Question

Audrey, an astronomer is searching for extra-solar planets using the technique of relativistic lensing. Though there are believed to be a very large number of planets that can be found this way, actually finding one takes time and luck; and finding one planet does not help at all with finding planets of other stars in the same part of the sky. Audrey is good at it, and finds one planet at a time, on average once every three months.
a.) Find the expected value and standard deviation of the number of planets she will find in the next two years.
b.) When she finds her sixth new planet, she will be eligible for a prize. Find the expected value and standard deviation of the amount of time until she is eligible for that prize.
c.) Find the probability that she will become eligible for that prize within one year.

Answer 1

Answer:

Step-by-step explanation:

The model $N (t)$, the number of planets found up to time $t$, as a Poisson process. So, the $N (t)$ has distribution of Poison distribution with parameter $(\lambda t)$

a)

The mean for a month is, $\lambda = \frac{1}{3}$ per month

$E[N(t)]= \lambda t\\\\=\frac{1}{3}(24)\\\\=8$

(Here. t = 24)

For Poisson process mean and variance are same,

$Var[N (t)]= Var[N(24)]\\= E [N (24)]\\=8$

 

(Poisson distribution mean and variance equal)

 

The standard deviation of the number of planets is,

$\sigma( 24 )] =\sqrt{Var[ N(24)]}=\sqrt{8}= 2.828$

b)

For the Poisson process the intervals between events(finding a new planet) have  independent  exponential  distribution with parameter $\lambda$. The  sum  of $K$ of these  independent exponential has distribution Gamma $(K, \lambda)$.

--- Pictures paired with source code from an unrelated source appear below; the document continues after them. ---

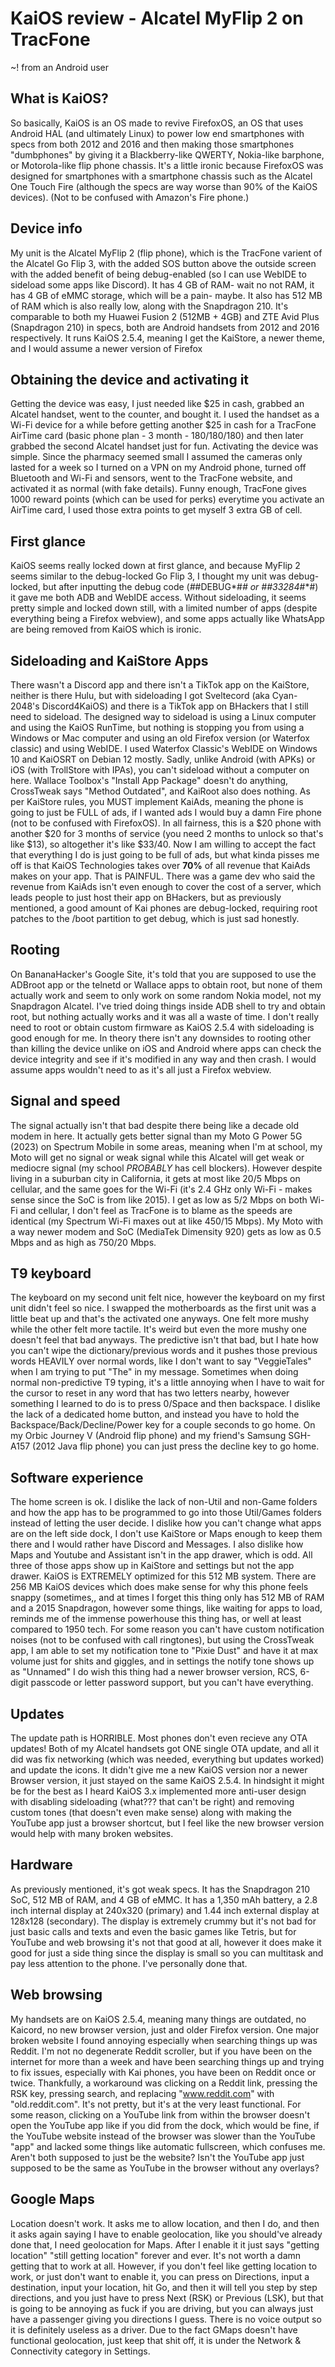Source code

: # KaiOS review - Alcatel MyFlip 2 on TracFone
~! from an Android user
## What is KaiOS?
So basically, KaiOS is an OS made to revive FirefoxOS, an OS that uses Android HAL (and ultimately Linux) to power low end smartphones with specs from both 2012 and 2016 and then making those smartphones "dumbphones" by giving it a Blackberry-like QWERTY, Nokia-like barphone, or Motorola-like flip phone chassis. It's a little ironic because FirefoxOS was designed for smartphones with a smartphone chassis such as the Alcatel One Touch Fire (although the specs are way worse than 90% of the KaiOS devices). (Not to be confused with Amazon's Fire phone.)
## Device info
My unit is the Alcatel MyFlip 2 (flip phone), which is the TracFone varient of the Alcatel Go Flip 3, with the added SOS button above the outside screen with the added benefit of being debug-enabled (so I can use WebIDE to sideload some apps like Discord). It has 4 GB of RAM- wait no not RAM, it has 4 GB of eMMC storage, which will be a pain- maybe. It also has 512 MB of RAM which is also really low, along with the Snapdragon 210. It's comparable to both my Huawei Fusion 2 (512MB + 4GB) and ZTE Avid Plus (Snapdragon 210) in specs, both are Android handsets from 2012 and 2016 respectively. It runs KaiOS 2.5.4, meaning I get the KaiStore, a newer theme, and I would assume a newer version of Firefox 
## Obtaining the device and activating it
Getting the device was easy, I just needed like $25 in cash, grabbed an Alcatel handset, went to the counter, and bought it. I used the handset as a Wi-Fi device for a while before getting another $25 in cash for a TracFone AirTime card (basic phone plan - 3 month - 180/180/180) and then later grabbed the second Alcatel handset just for fun. Activating the device was simple. Since the pharmacy seemed small I assumed the cameras only lasted for a week so I turned on a VPN on my Android phone, turned off Bluetooth and Wi-Fi and sensors, went to the TracFone website, and activated it as normal (with fake details). Funny enough, TracFone gives 1000 reward points (which can be used for perks) everytime you activate an AirTime card, I used those extra points to get myself 3 extra GB of cell.
## First glance
KaiOS seems really locked down at first glance, and because MyFlip 2 seems similar to the debug-locked Go Flip 3, I thought my unit was debug-locked, but after inputting the debug code (*#*#DEBUG*#*# or *#*#33284*#*#) it gave me both ADB and WebIDE access. Without sideloading, it seems pretty simple and locked down still, with a limited number of apps (despite everything being a Firefox webview), and some apps actually like WhatsApp are being removed from KaiOS which is ironic. 
## Sideloading and KaiStore Apps
There wasn't a Discord app and there isn't a TikTok app on the KaiStore, neither is there Hulu, but with sideloading I got Sveltecord (aka Cyan-2048's Discord4KaiOS) and there is a TikTok app on BHackers that I still need to sideload. The designed way to sideload is using a Linux computer and using the KaiOS RunTime, but nothing is stopping you from using a Windows or Mac computer and using an old Firefox version (or Waterfox classic) and using WebIDE. I used Waterfox Classic's WebIDE on Windows 10 and KaiOSRT on Debian 12 mostly. Sadly, unlike Android (with APKs) or iOS (with TrollStore with IPAs), you can't sideload without a computer on here. Wallace Toolbox's "Install App Package" doesn't do anything, CrossTweak says "Method Outdated", and KaiRoot also does nothing. 
As per KaiStore rules, you MUST implement KaiAds, meaning the phone is going to just be FULL of ads, if I wanted ads I would buy a damn Fire phone (not to be confused with FirefoxOS). In all fairness, this is a $20 phone with another $20 for 3 months of service (you need 2 months to unlock so that's like $13), so altogether it's like $33/40. Now I am willing to accept the fact that everything I do is just going to be full of ads, but what kinda pisses me off is that KaiOS Technologies takes over **70%** of all revenue that KaiAds makes on your app. That is PAINFUL. There was a game dev who said the revenue from KaiAds isn't even enough to cover the cost of a server, which leads people to just host their app on BHackers, but as previously mentioned, a good amount of Kai phones are debug-locked, requiring root patches to the /boot partition to get debug, which is just sad honestly.
## Rooting
On BananaHacker's Google Site, it's told that you are supposed to use the ADBroot app or the telnetd or Wallace apps to obtain root, but none of them actually work and seem to only work on some random Nokia model, not my Snapdragon Alcatel. I've tried doing things inside ADB shell to try and obtain root, but nothing actually works and it was all a waste of time. I don't really need to root or obtain custom firmware as KaiOS 2.5.4 with sideloading is good enough for me. In theory there isn't any downsides to rooting other than killing the device unlike on iOS and Android where apps can check the device integrity and see if it's modified in any way and then crash. I would assume apps wouldn't need to as it's all just a Firefox webview.
## Signal and speed
The signal actually isn't that bad despite there being like a decade old modem in here. It actually gets better signal than my Moto G Power 5G (2023) on Spectrum Mobile in some areas, meaning when I'm at school, my Moto will get no signal or weak signal while this Alcatel will get weak or mediocre signal (my school *PROBABLY* has cell blockers). However despite living in a suburban city in California, it gets at most like 20/5 Mbps on cellular, and the same goes for the Wi-Fi (it's 2.4 GHz only Wi-Fi - makes sense since the SoC is from like 2015). I get as low as 5/2 Mbps on both Wi-Fi and cellular, I don't feel as TracFone is to blame as the speeds are identical (my Spectrum Wi-Fi maxes out at like 450/15 Mbps). My Moto with a way newer modem and SoC (MediaTek Dimensity 920) gets as low as 0.5 Mbps and as high as 750/20 Mbps.
## T9 keyboard
The keyboard on my second unit felt nice, however the keyboard on my first unit didn't feel so nice. I swapped the motherboards as the first unit was a little beat up and that's the activated one anyways. One felt more mushy while the other felt more tactile. It's weird but even the more mushy one doesn't feel that bad anyways. The predictive isn't that bad, but I hate how you can't wipe the dictionary/previous words and it pushes those previous words HEAVILY over normal words, like I don't want to say "VeggieTales" when I am trying to put "The" in my message. Sometimes when doing normal non-predictive T9 typing, it's a little annoying when I have to wait for the cursor to reset in any word that has two letters nearby, however something I learned to do is to press 0/Space and then backspace. I dislike the lack of a dedicated home button, and instead you have to hold the Backspace/Back/Decline/Power key for a couple seconds to go home. On my Orbic Journey V (Android flip phone) and my friend's Samsung SGH-A157 (2012 Java flip phone) you can just press the decline key to go home. 
## Software experience
The home screen is ok. I dislike the lack of non-Util and non-Game folders and how the app has to be programmed to go into those Util/Games folders instead of letting the user decide. I dislike how you can't change what apps are on the left side dock, I don't use KaiStore or Maps enough to keep them there and I would rather have Discord and Messages. I also dislike how Maps and Youtube and Assistant isn't in the app drawer, which is odd. All three of those apps show up in KaiStore and settings but not the app drawer. KaiOS is EXTREMELY optimized for this 512 MB system. There are 256 MB KaiOS devices which does make sense for why this phone feels snappy (sometimes,, and at times I forget this thing only has 512 MB of RAM and a 2015 Snapdragon, however some things, like waiting for apps to load, reminds me of the immense powerhouse this thing has, or well at least compared to 1950 tech. For some reason you can't have custom notification noises (not to be confused with call ringtones), but using the CrossTweak app, I am able to set my notification tone to "Pixie Dust" and have it at max volume just for shits and giggles, and in settings the notify tone shows up as "Unnamed" I do wish this thing had a newer browser version, RCS, 6-digit passcode or letter password support, but you can't have everything. 
## Updates
The update path is HORRIBLE. Most phones don't even recieve any OTA updates! Both of my Alcatel handsets got ONE single OTA update, and all it did was fix networking (which was needed, everything but updates worked) and update the icons. It didn't give me a new KaiOS version nor a newer Browser version, it just stayed on the same KaiOS 2.5.4. In hindsight it might be for the best as I heard KaiOS 3.x implemented more anti-user design with disabling sideloading (what??? that can't be right) and removing custom tones (that doesn't even make sense) along with making the YouTube app just a browser shortcut, but I feel like the new browser version would help with many broken websites.
## Hardware
As previously mentioned, it's got weak specs. It has the Snapdragon 210 SoC, 512 MB of RAM, and 4 GB of eMMC. It has a 1,350 mAh battery, a 2.8 inch internal display at 240x320 (primary) and 1.44 inch external display at 128x128 (secondary). The display is extremely crummy but it's not bad for just basic calls and texts and even the basic games like Tetris, but for YouTube and web browsing it's not that good at all, however it does make it good for just a side thing since the display is small so you can multitask and pay less attention to the phone. I've personally done that. 
## Web browsing
My handsets are on KaiOS 2.5.4, meaning many things are outdated, no Kaicord, no new browser version, just and older Firefox version. One major broken website I found annoying especially when searching things up was Reddit. I'm not no degenerate Reddit scroller, but if you have been on the internet for more than a week and have been searching things up and trying to fix issues, especially with Kai phones, you have been on Reddit once or twice. Thankfully, a workaround was clicking on a Reddit link, pressing the RSK key, pressing search, and replacing "www.reddit.com" with "old.reddit.com". It's not pretty, but it's at the very least functional. For some reason, clicking on a YouTube link from within the browser doesn't open the YouTube app like if you did from the dock, which would be fine, if the YouTube website instead of the browser was slower than the YouTube "app" and lacked some things like automatic fullscreen, which confuses me. Aren't both supposed to just be the website? Isn't the YouTube app just supposed to be the same as YouTube in the browser without any overlays? 
## Google Maps
Location doesn't work. It asks me to allow location, and then I do, and then it asks again saying I have to enable geolocation, like you should've already done that, I need geolocation for Maps. After I enable it it just says "getting location" "still getting location" forever and ever. It's not worth a damn getting that to work at all. However, if you don't feel like getting location to work, or just don't want to enable it, you can press on Directions, input a destination, input your location, hit Go, and then it will tell you step by step directions, and you just have to press Next (RSK) or Previous (LSK), but that is going to be annoying as fuck if you are driving, but you can always just have a passenger giving you directions I guess. There is no voice output so it is definitely useless as a driver. Due to the fact GMaps doesn't have functional geolocation, just keep that shit off, it is under the Network & Connectivity category in Settings.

From the given information, $k = 6$ and $\lambda =\frac{1}{3}$

Calculate the expected value.

$E(x)=\frac{\alpha}{\beta}\\\\=\frac{K}{\lambda}\\\\=\frac{6}{\frac{1}{3}}\\\\=18$

(Here, $\alpha =k$ and $\beta=\lambda$)                                                                      

C)

Calculate the probability that she will become eligible for the prize within one year.

Here, 1 year is equal to 12 months.

P(X ≤ 12) = (1/Г  (k)λ^k)(x)^(k-1).(e)^(-x/λ)

$=\frac{1}{Г (6)(\frac{1}{3})^6}(12)^{6-1}e^{-36}\\\\=0.2148696\\=0.2419\\=21.49%$

Hence, the required probability is 0.2149 or 21.49%